Source information -
[Start of section]
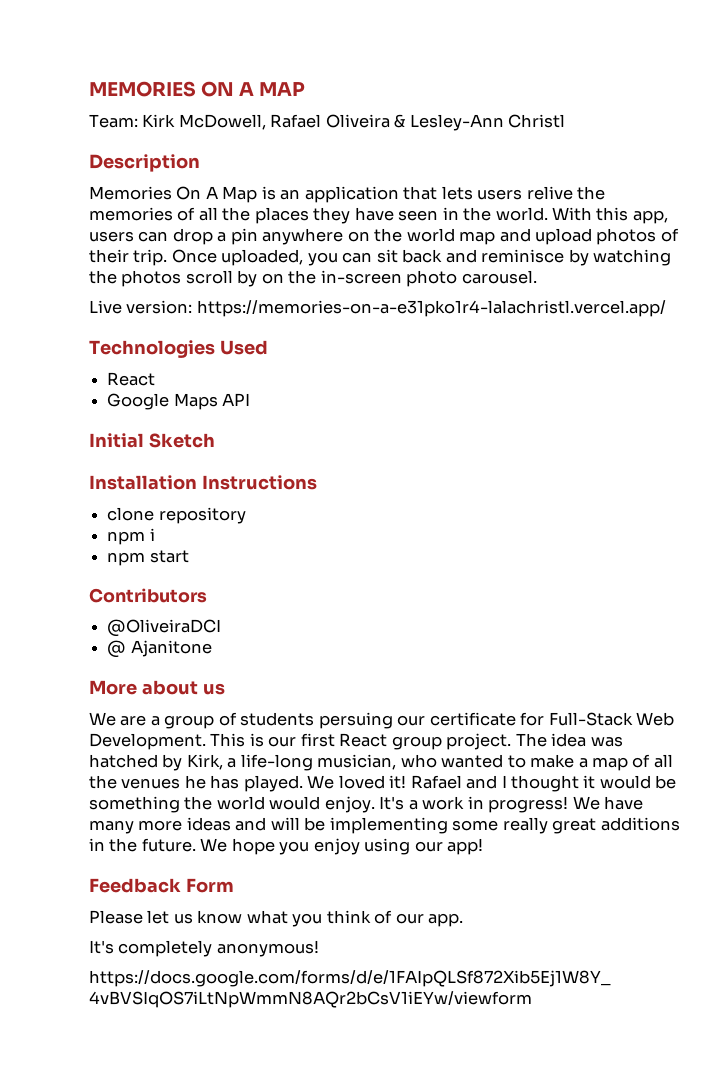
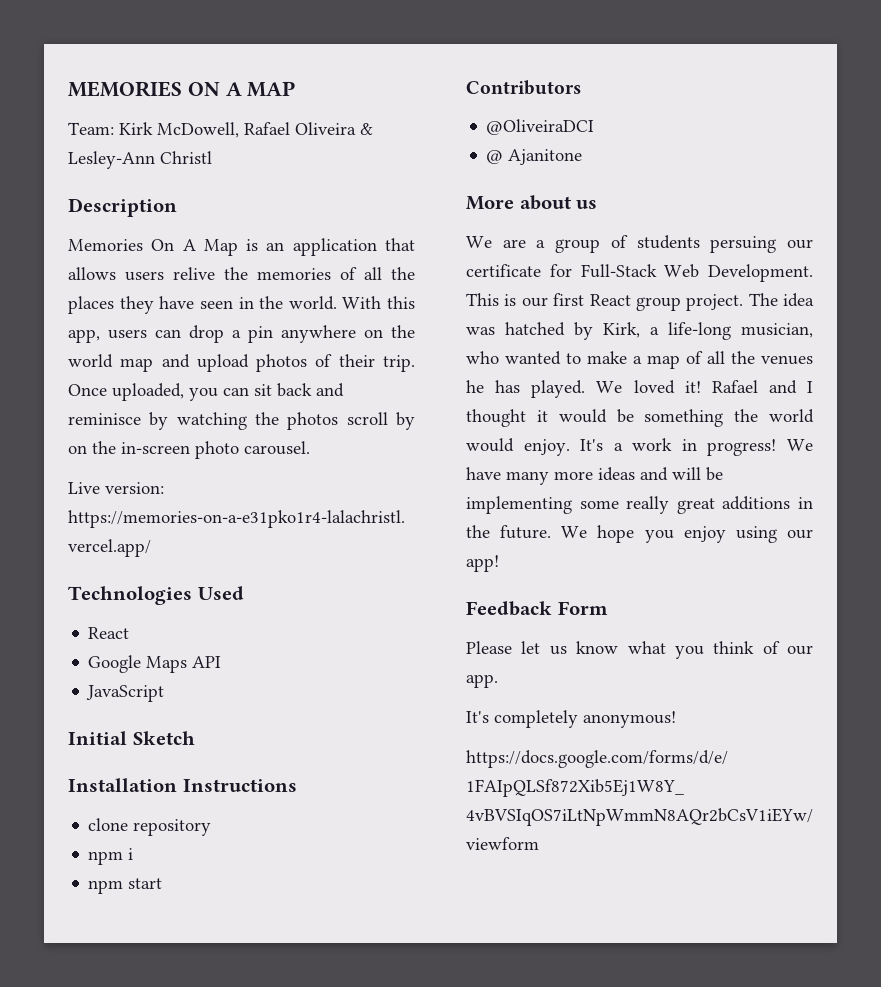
[441,186,473,200] lets -> [68,267,116,280] allows
(251, 399) none -> [86,685,165,702] // JavaScript

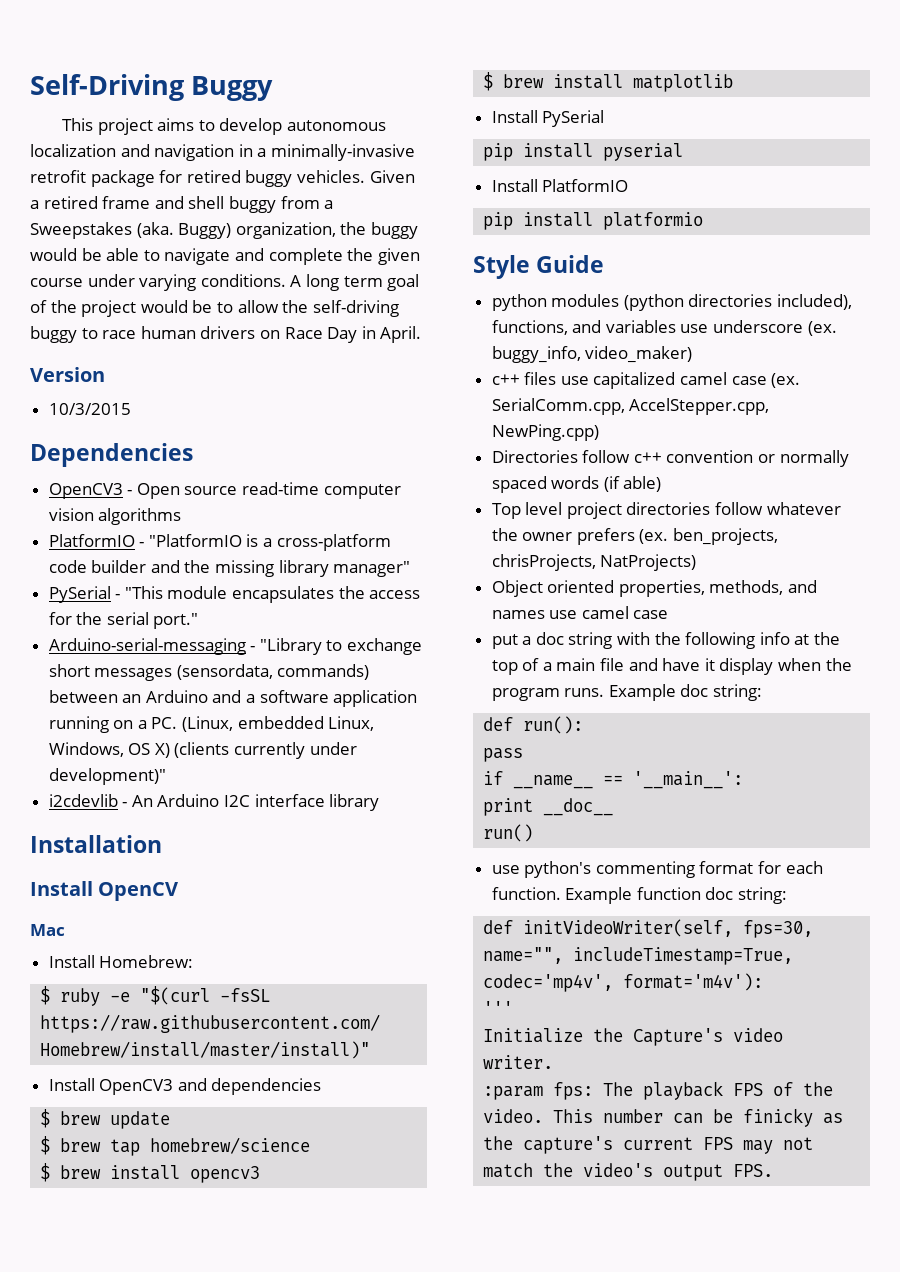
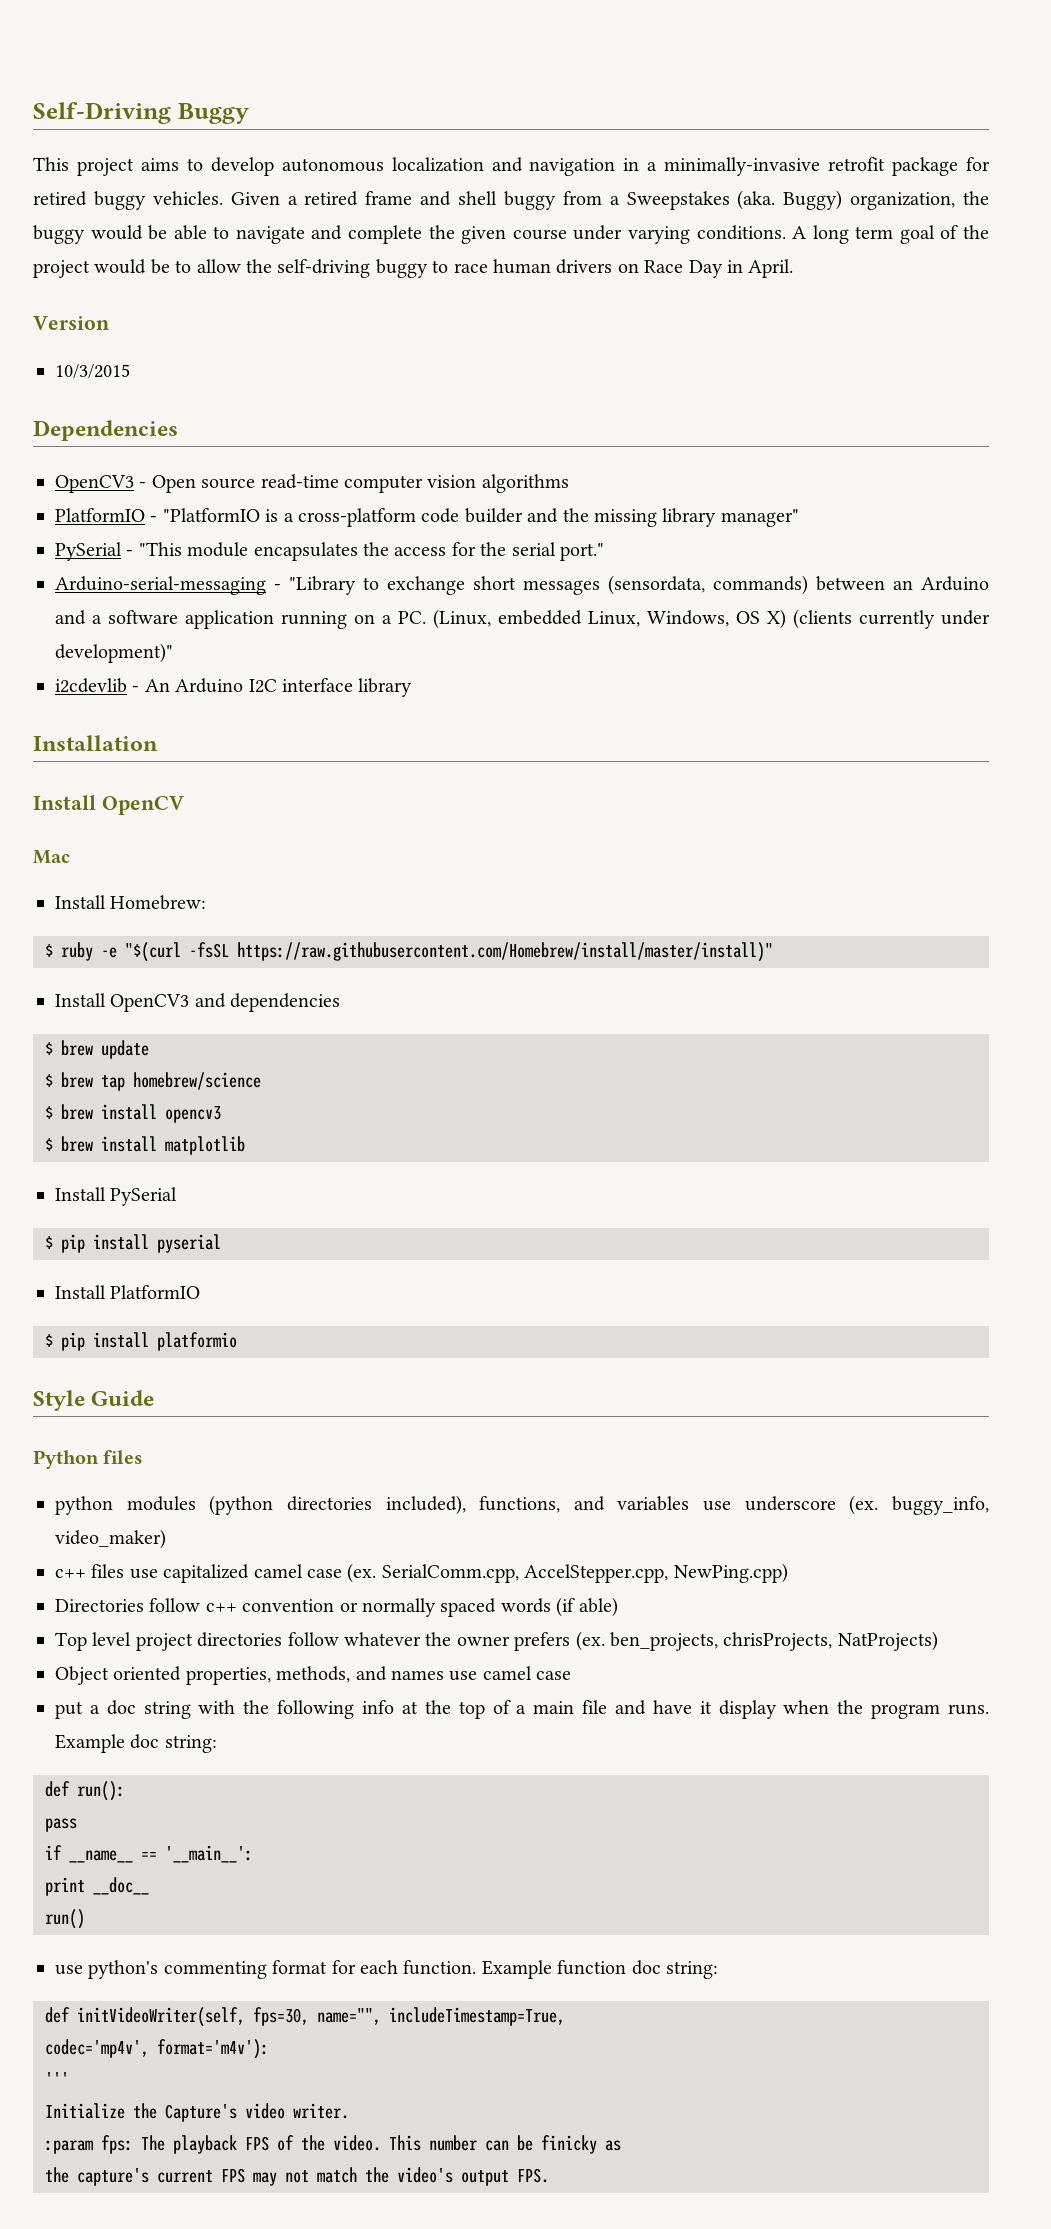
(605, 118) none -> [45,1236,53,1249] $
(629, 185) none -> [45,1334,53,1347] $
(605, 264) none -> [33,1450,144,1469] // Python files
[End of section]
Assignment -
Collect from the data above every line that includes "none".

Solution for this problem -
(251, 399) none -> [86,685,165,702] // JavaScript
(605, 118) none -> [45,1236,53,1249] $
(629, 185) none -> [45,1334,53,1347] $
(605, 264) none -> [33,1450,144,1469] // Python files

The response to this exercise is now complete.